Tradisi ini bisa berubah apabila pemerintah secara tegas mewajibkan individu belajar 12 tahun agar masyarakat bisa mengenyam pendidikan minimal tingkat SMA guna untuk menunda terjadinya perkawinan usia muda. Selain itu, pemerintah pusat dan pemerintah daerah melakukan komunikasi, informasi dan edukasi (KIE) tentang perkawinan (khususnya batas usia menikah dan dampak yang akan ditimbulkan dari menikah muda) melalui TV, media sosial maupun selembar brosur.

Sejak bangku sekolah, alangkah baiknya juga disediakan pembahasan mengenai pacaran dan menikah muda serta dampak yang akan di timbulkan apabila anak-anak sekolah melakukannya. Hal tersebut bisa meminimalisir angka perkawinan muda. Setiap sekolah pun sebaiknya disediakan guru bimbingan konseling atau psikolog untuk mengetahui perkembangan masing-masing individu.

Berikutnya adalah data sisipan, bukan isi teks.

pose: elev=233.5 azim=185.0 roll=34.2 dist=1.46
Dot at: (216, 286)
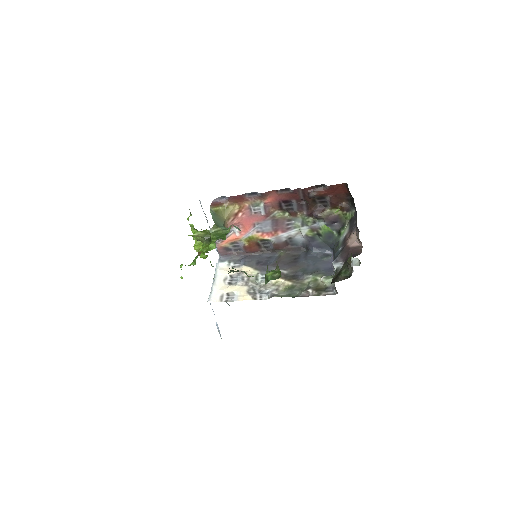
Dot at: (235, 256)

Dalam undang-undang perlindungan anak juga menyebutkan bahwa orang tua wajib mencegah terjadinya perkawinan anak (usia muda). Perkawinan usia muda merupakan suatu pelanggaran terhadap hak anak karena anak akan kehilangan hak menempuh pendidikan lebih tinggi, hak kesehatan dan hak anak untuk bermain dengan teman sebayanya. Secara psikologis, anak juga belum bisa berperan sebagai istri, ibu dan partner dalam hal apapun sehingga bisa berpengaruh terhadap kejiwaan serta berujung pada perceraian.


Tradisi lain yang negatif dan berada di Indonesia adalah mudik saat lebaran. Disatu sisi, mudik ketika lebaran membawa dampak positif maupun dampak negatif. Salah satu dampak negatif dari mudik lebaran adalah individu suka pamer kemewahan, boros, memacu urbanisasi dan migrasi (Aflah, 2019).

Untuk merubah tradisi tersebut, menurut saya bisa saja diubah namun lambat. Dimana hal pertama yang diperhatikan adalah pemikiran atau esensi individu mengenai mudik lebaran. Kalau mudik lebaran hanya sekedar mengobati kerinduan pada keluarga atau kampung halaman, tentu dapat dilakukan di lain waktu, di luar waktu lebaran dan tidak usah bersusah payah berlama-lama diperjalanan ketika menjelang lebaran (Arribathi dan Aini, 2018).

Kedua, apabila tradisi ini sulit diubah, maka pemerintah hendaknya memfasilitasi kebutuhan pemudik terutama transportasi (darat, laut dan udara) demi terjaga kenyamanan dan keselamatan pemudik sehingga akan dapat di tekan jumah kecelakaan yang memakan korban jiwa.

Ketiga, pemerintah harus menjamin kesejahteraan masyarakat khususnya di desa agar tidak terjadi urbanisasi dan migrasi dengan cara menyediakan lapangan kerja di desa-desa. Selain itu, bisa juga pemerintah pusat dibantu dengan pemerintah daerah sekitar untuk memberikan bantuan sosial terhadap masyarakat di desa.

 

Sumber:

Aflah, N. I. 2019. Negatif dan positif di tradisi mudik lebaran. Diunduh dari: https://www.niaga.asia/negatif-dan-positif-di-tradisi-mudik-lebaran/, 6 Oktober 2020

Arribathi, A. H., Aini, Q. 2018. Mudik dalam perspektif budaya dan agama  (kajian realistis perilaku sumber daya manusia). 4(1), 45-52.

Hamzah, M. M. 2017. Peran dan pengaruh fatwa MUI dalam arus transformasi sosial budaya di Indonesia. Jurnal Studi Agama. XVII (1), 127-154.

Qibtiyah, M. 2014. Faktor yang mempengaruhi perkawinan muda perempuan. Jurnal Biometrika dan Kependudukan. (3), 50-58.